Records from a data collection
━━━━━━━━━━━━━━━━━━━━

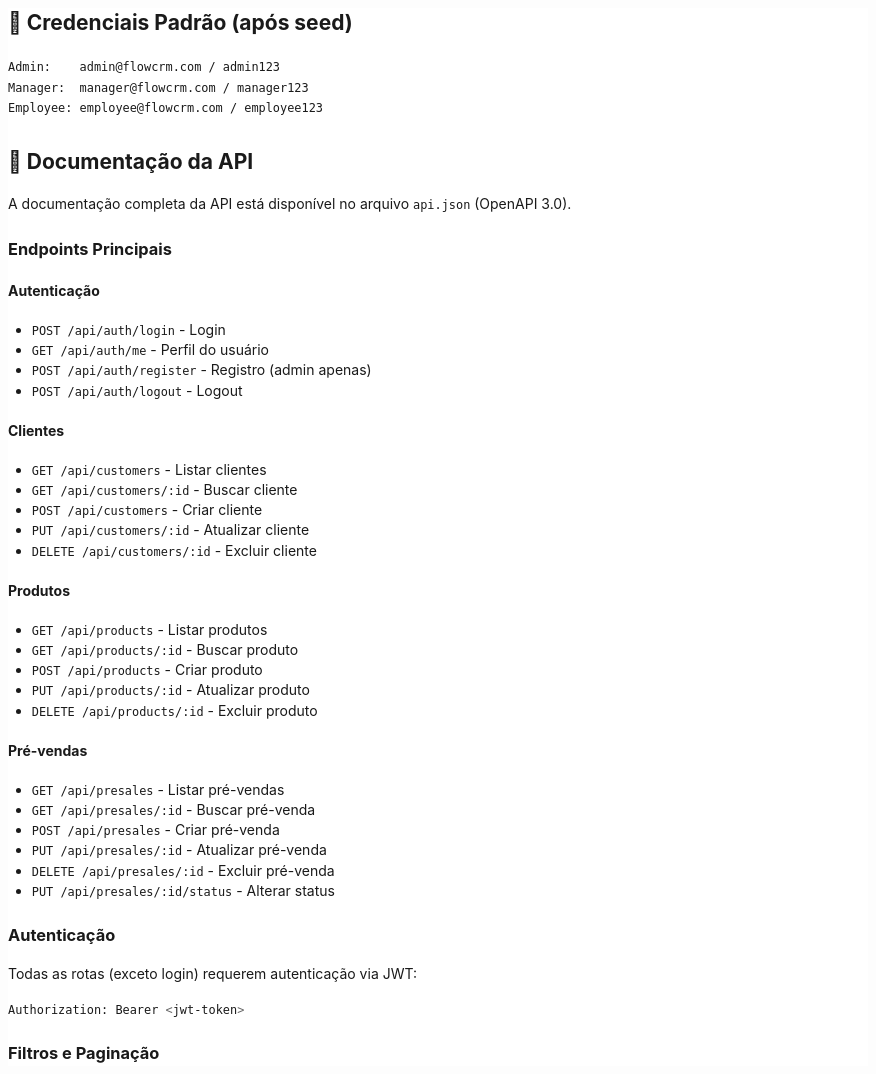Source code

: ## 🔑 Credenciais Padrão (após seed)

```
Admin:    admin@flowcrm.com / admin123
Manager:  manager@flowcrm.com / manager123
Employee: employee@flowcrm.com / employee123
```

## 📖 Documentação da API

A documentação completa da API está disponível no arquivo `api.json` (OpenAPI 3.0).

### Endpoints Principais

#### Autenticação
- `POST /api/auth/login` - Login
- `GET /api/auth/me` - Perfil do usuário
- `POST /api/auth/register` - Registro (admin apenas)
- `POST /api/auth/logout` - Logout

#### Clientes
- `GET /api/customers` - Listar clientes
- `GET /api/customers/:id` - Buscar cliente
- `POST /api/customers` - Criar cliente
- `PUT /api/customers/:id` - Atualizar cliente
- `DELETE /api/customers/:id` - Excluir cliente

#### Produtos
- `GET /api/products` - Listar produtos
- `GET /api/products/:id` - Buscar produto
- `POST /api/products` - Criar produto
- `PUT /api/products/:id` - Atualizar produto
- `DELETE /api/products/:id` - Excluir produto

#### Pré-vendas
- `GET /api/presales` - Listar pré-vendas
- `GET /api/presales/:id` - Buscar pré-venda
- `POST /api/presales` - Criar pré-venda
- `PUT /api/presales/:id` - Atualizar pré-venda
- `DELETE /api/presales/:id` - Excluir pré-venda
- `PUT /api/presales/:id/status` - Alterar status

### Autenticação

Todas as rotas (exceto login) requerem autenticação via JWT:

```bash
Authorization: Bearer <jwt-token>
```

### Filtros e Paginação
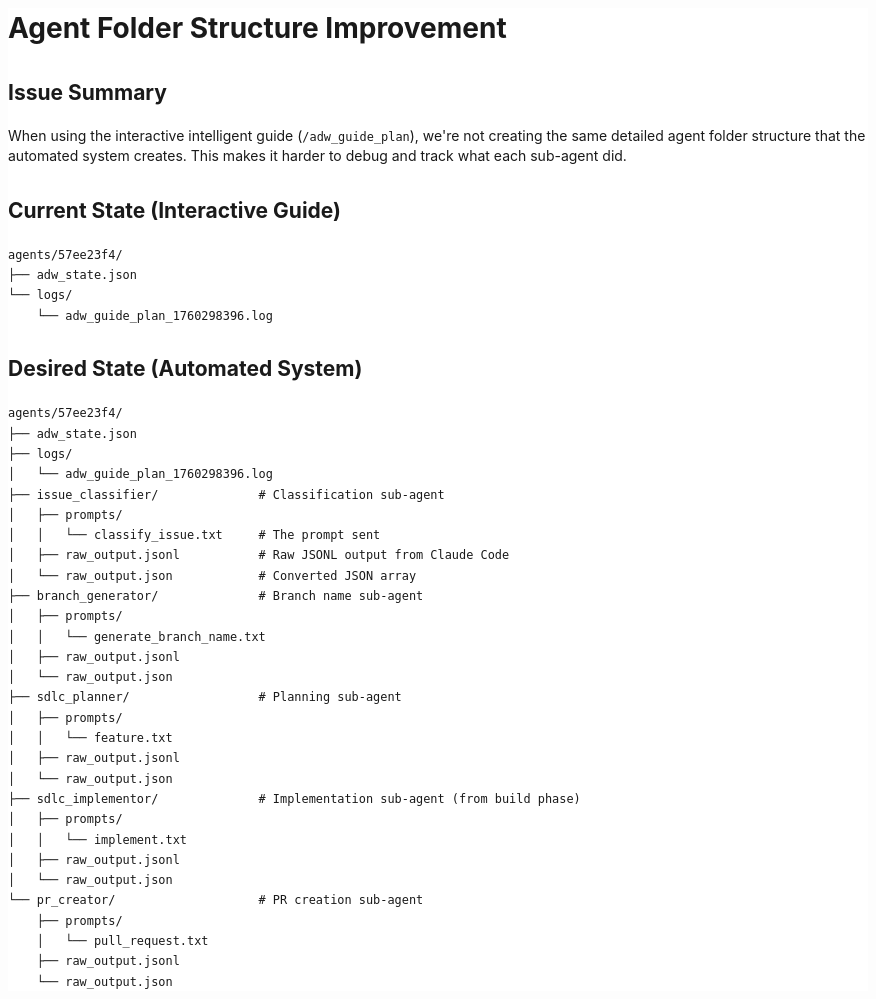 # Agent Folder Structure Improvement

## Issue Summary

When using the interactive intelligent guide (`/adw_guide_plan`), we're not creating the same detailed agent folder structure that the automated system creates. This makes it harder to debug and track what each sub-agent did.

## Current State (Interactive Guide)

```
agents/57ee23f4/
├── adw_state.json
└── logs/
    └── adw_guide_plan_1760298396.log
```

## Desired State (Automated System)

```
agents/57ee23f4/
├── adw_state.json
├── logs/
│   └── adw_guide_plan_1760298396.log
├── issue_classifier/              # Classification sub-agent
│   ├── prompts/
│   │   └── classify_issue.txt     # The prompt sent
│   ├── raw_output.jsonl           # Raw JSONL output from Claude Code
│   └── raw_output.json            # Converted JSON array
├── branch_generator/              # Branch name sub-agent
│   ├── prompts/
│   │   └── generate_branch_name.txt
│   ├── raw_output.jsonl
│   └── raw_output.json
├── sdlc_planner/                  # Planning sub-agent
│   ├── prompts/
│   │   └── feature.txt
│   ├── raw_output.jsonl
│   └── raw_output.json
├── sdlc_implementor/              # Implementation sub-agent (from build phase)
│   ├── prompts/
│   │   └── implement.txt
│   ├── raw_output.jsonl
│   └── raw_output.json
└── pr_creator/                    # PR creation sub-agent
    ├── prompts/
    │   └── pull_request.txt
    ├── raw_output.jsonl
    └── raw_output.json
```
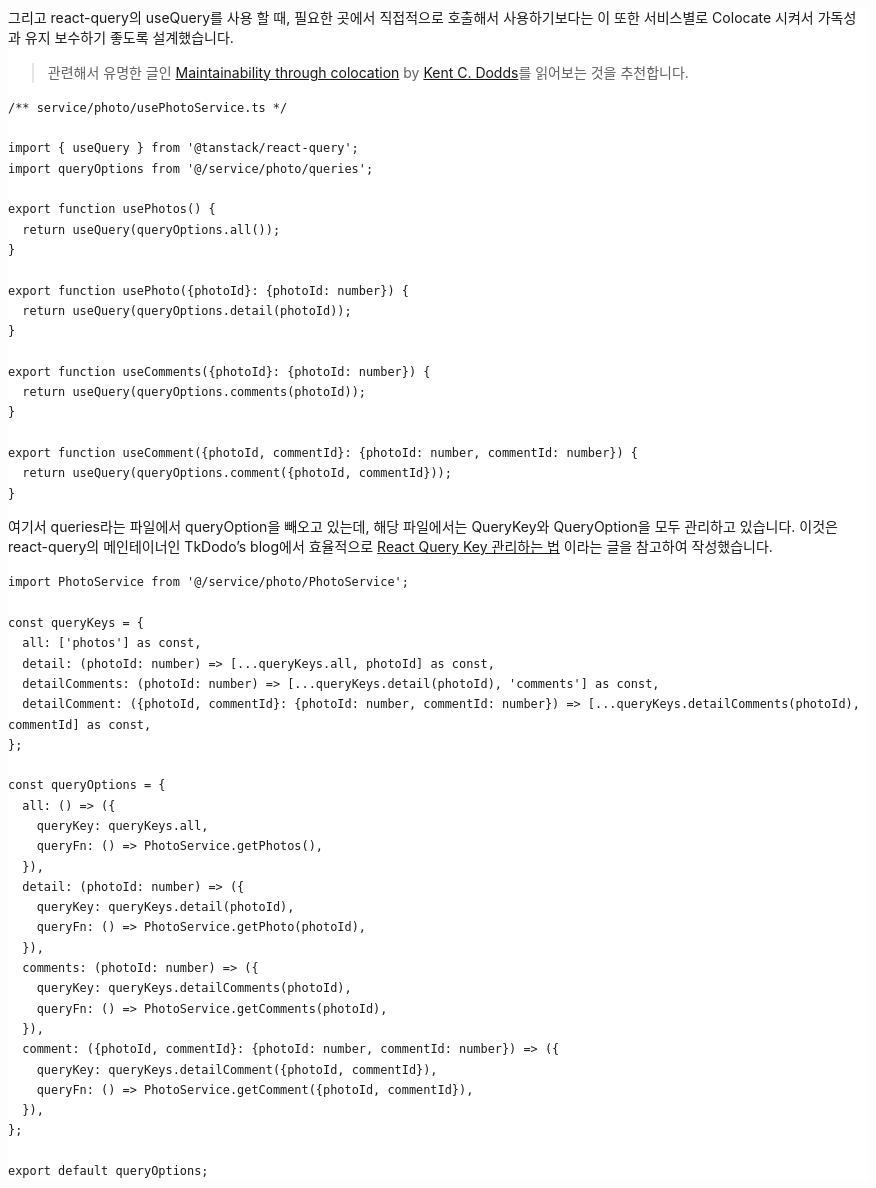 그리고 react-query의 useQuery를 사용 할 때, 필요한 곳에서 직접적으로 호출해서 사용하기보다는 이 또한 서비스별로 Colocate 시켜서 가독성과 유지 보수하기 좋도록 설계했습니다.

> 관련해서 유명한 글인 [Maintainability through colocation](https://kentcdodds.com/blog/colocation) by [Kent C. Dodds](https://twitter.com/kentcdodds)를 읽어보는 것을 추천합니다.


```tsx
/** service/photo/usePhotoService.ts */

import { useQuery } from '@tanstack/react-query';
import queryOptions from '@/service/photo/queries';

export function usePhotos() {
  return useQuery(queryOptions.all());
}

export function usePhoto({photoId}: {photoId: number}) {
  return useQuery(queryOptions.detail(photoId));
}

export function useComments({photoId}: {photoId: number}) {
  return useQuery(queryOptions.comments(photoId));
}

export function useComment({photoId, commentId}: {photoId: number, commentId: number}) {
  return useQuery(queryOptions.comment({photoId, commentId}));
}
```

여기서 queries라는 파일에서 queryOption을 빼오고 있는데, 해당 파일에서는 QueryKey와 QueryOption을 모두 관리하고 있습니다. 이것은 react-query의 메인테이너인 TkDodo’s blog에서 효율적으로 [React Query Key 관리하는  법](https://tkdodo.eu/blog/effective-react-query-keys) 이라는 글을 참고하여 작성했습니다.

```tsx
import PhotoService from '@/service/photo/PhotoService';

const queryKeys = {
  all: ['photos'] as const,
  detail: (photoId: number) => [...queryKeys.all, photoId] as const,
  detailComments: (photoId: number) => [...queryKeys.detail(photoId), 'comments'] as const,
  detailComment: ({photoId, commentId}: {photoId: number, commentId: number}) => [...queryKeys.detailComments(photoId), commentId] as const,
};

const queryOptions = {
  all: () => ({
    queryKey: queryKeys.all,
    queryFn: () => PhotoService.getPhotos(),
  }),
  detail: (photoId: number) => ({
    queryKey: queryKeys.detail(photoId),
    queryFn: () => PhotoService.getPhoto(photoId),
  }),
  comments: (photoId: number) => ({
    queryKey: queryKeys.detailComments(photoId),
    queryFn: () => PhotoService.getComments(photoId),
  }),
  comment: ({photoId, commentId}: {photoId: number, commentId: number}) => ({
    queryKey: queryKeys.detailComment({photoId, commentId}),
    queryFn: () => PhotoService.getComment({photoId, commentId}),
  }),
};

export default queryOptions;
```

━━━━━━━━━━━━━━━━━━━━

From the records above, repeat exactly the lines from the one with "- Criar cliente" through the one with "- Criar produto", both included.

- `POST /api/customers` - Criar cliente
- `PUT /api/customers/:id` - Atualizar cliente
- `DELETE /api/customers/:id` - Excluir cliente

#### Produtos
- `GET /api/products` - Listar produtos
- `GET /api/products/:id` - Buscar produto
- `POST /api/products` - Criar produto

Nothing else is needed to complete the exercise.